Dataset entries
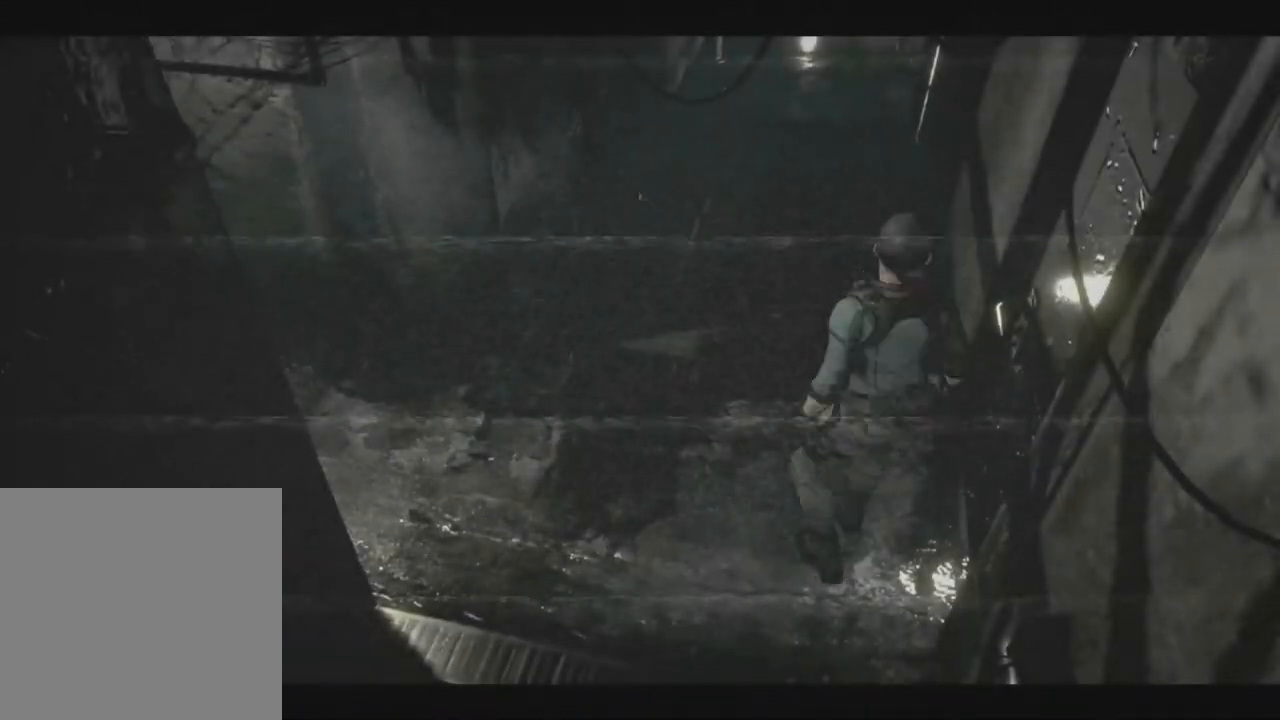
{"dt_ms": 500, "buttons": ["X"], "left_stick": "right", "right_stick": "up"}
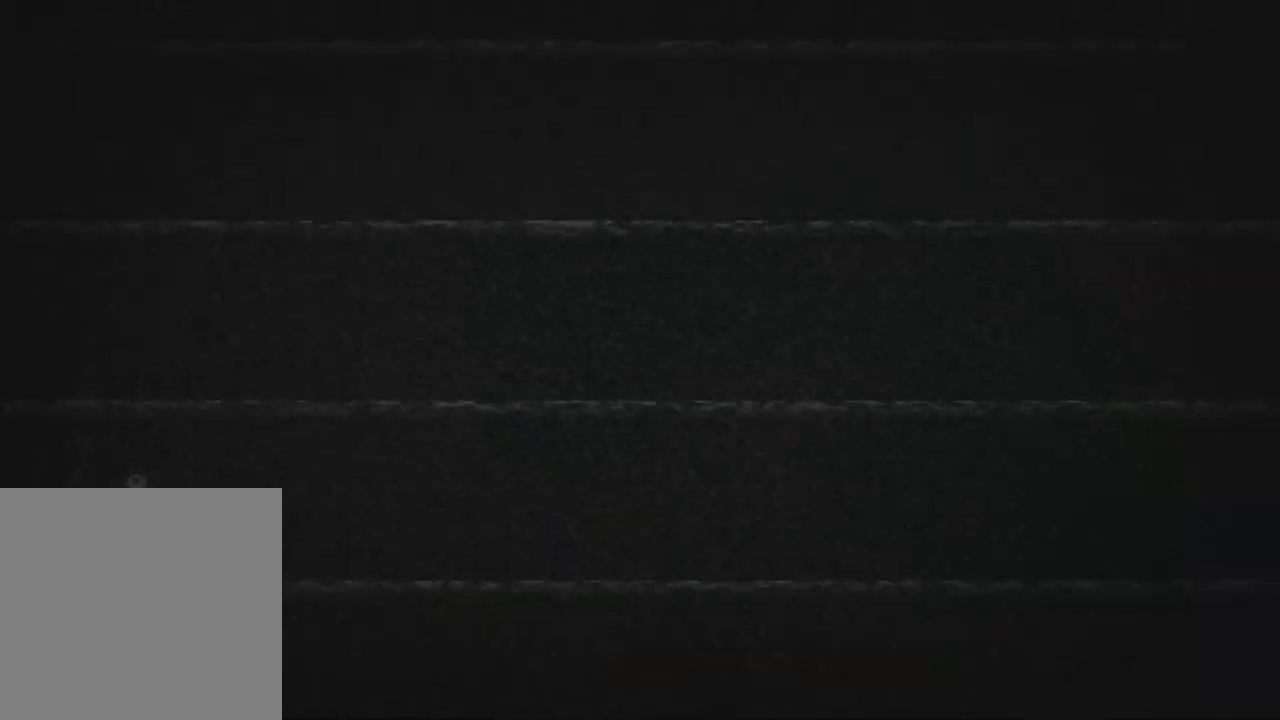
{"dt_ms": 500, "buttons": ["X", "DPAD_RIGHT"], "left_stick": "right", "right_stick": "up", "events": [[367, "DPAD_RIGHT", "down"]]}
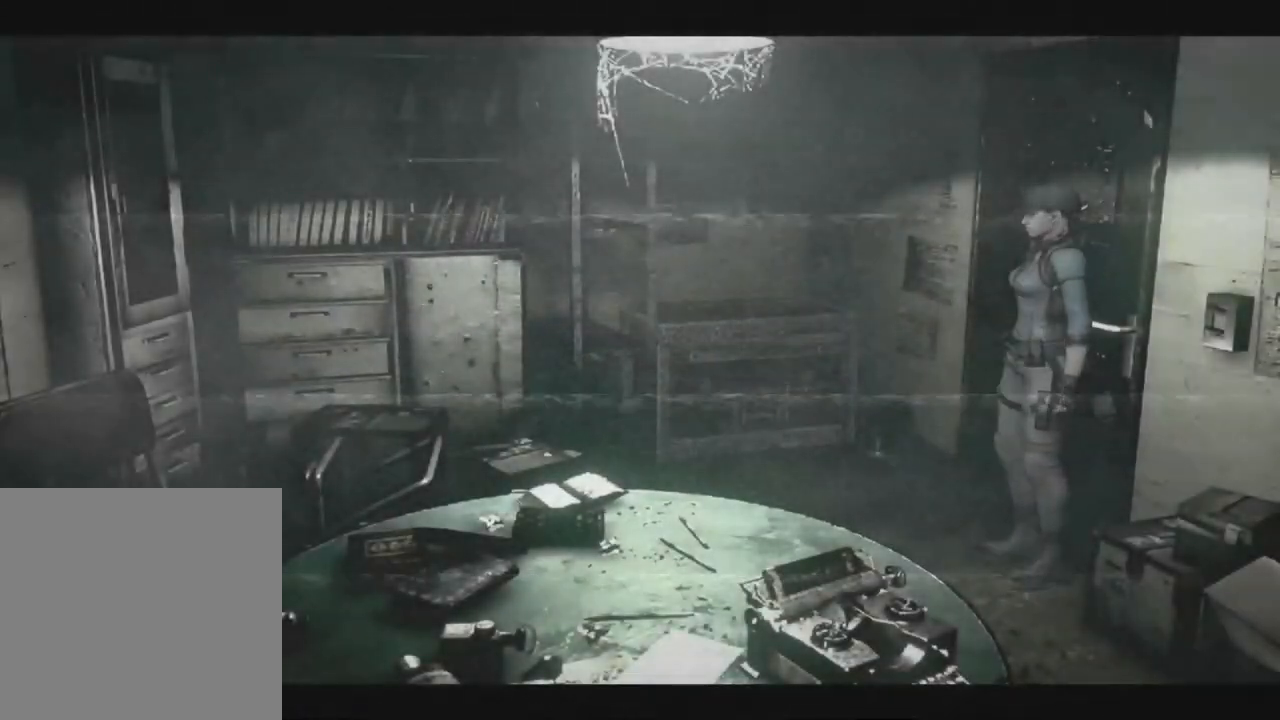
{"dt_ms": 500, "buttons": [], "left_stick": "right", "right_stick": "up", "events": [[33, "DPAD_UP", "down"], [167, "DPAD_RIGHT", "up"], [183, "DPAD_LEFT", "down"], [217, "X", "up"], [233, "DPAD_LEFT", "up"], [233, "DPAD_UP", "up"], [450, "DPAD_DOWN", "down"], [483, "DPAD_DOWN", "up"]]}
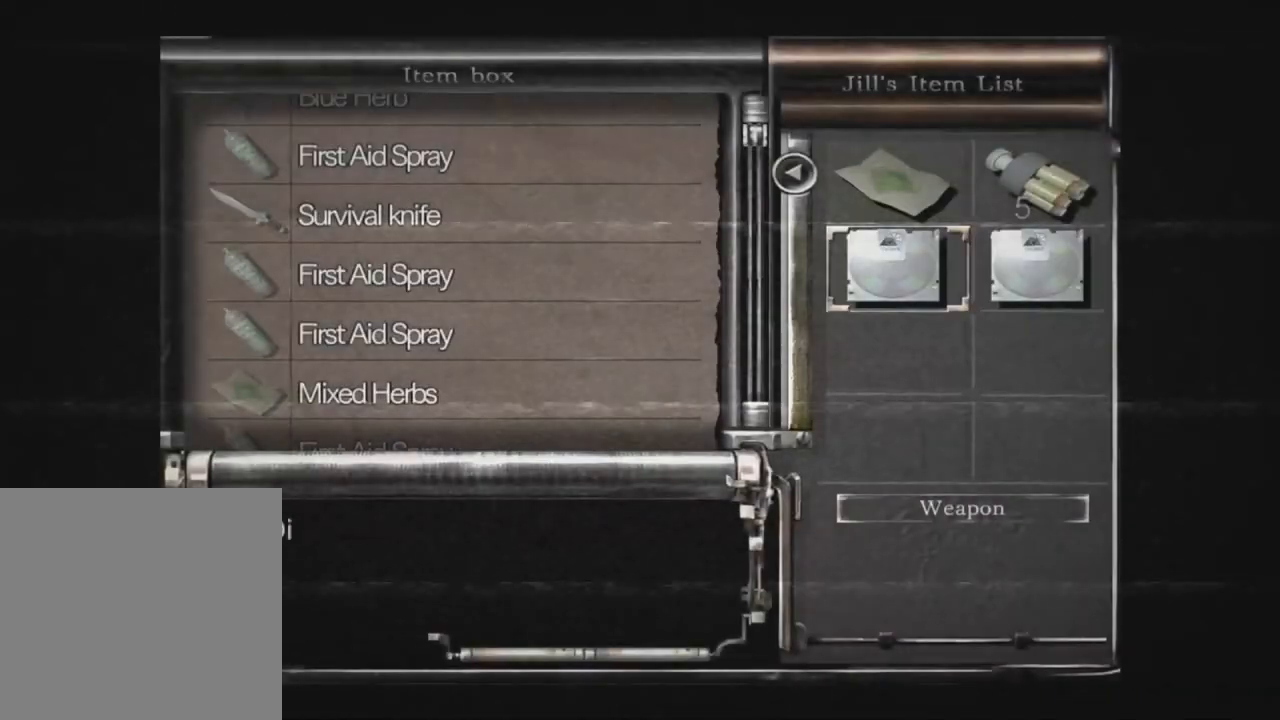
{"dt_ms": 500, "buttons": ["DPAD_UP"], "left_stick": "right", "right_stick": "up", "events": [[17, "DPAD_RIGHT", "down"], [33, "DPAD_RIGHT", "up"], [183, "B", "down"], [217, "B", "up"], [350, "B", "down"], [383, "B", "up"], [433, "B", "down"], [483, "B", "up"], [483, "DPAD_UP", "down"]]}
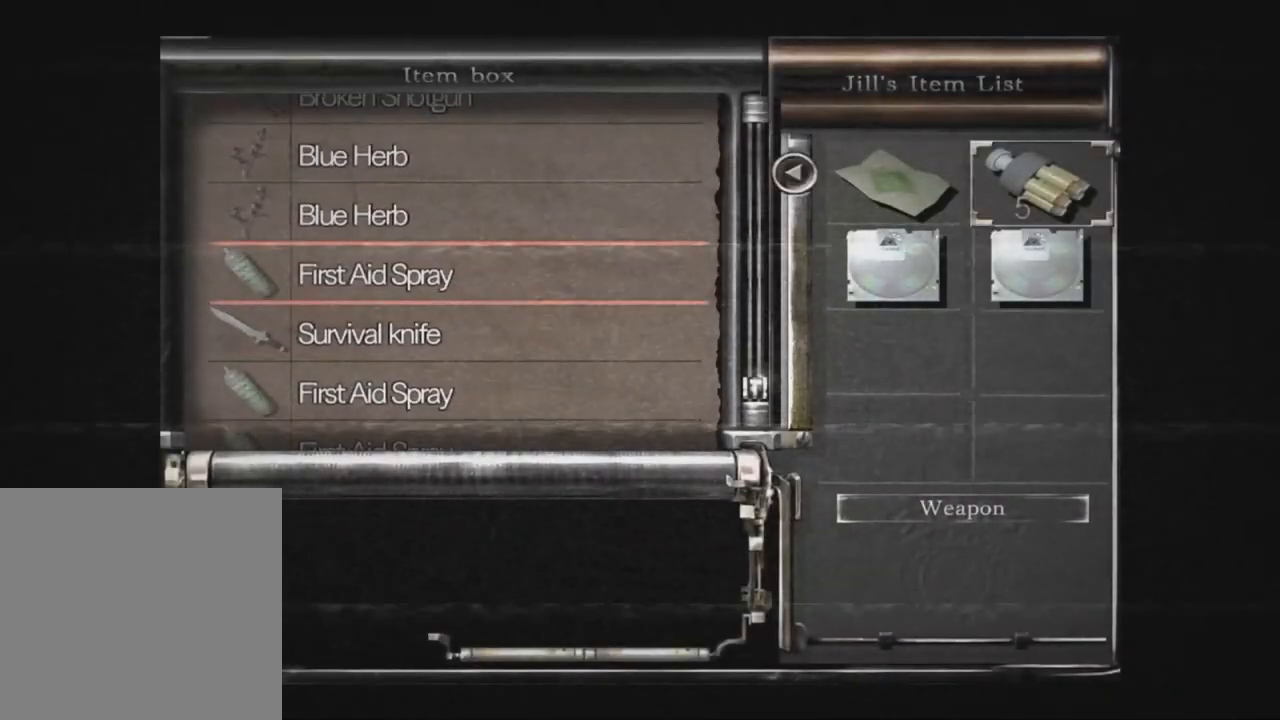
{"dt_ms": 1000, "buttons": ["B"], "left_stick": "right", "right_stick": "up"}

■ **Problem statement**
Transcribe all the entries precisely. Do not include any picture.

■ **Expected output**
{"dt_ms": 500, "buttons": ["X"], "left_stick": "right", "right_stick": "up"}
{"dt_ms": 500, "buttons": ["X", "DPAD_RIGHT"], "left_stick": "right", "right_stick": "up", "events": [[367, "DPAD_RIGHT", "down"]]}
{"dt_ms": 500, "buttons": [], "left_stick": "right", "right_stick": "up", "events": [[33, "DPAD_UP", "down"], [167, "DPAD_RIGHT", "up"], [183, "DPAD_LEFT", "down"], [217, "X", "up"], [233, "DPAD_LEFT", "up"], [233, "DPAD_UP", "up"], [450, "DPAD_DOWN", "down"], [483, "DPAD_DOWN", "up"]]}
{"dt_ms": 500, "buttons": ["DPAD_UP"], "left_stick": "right", "right_stick": "up", "events": [[17, "DPAD_RIGHT", "down"], [33, "DPAD_RIGHT", "up"], [183, "B", "down"], [217, "B", "up"], [350, "B", "down"], [383, "B", "up"], [433, "B", "down"], [483, "B", "up"], [483, "DPAD_UP", "down"]]}
{"dt_ms": 1000, "buttons": ["B"], "left_stick": "right", "right_stick": "up"}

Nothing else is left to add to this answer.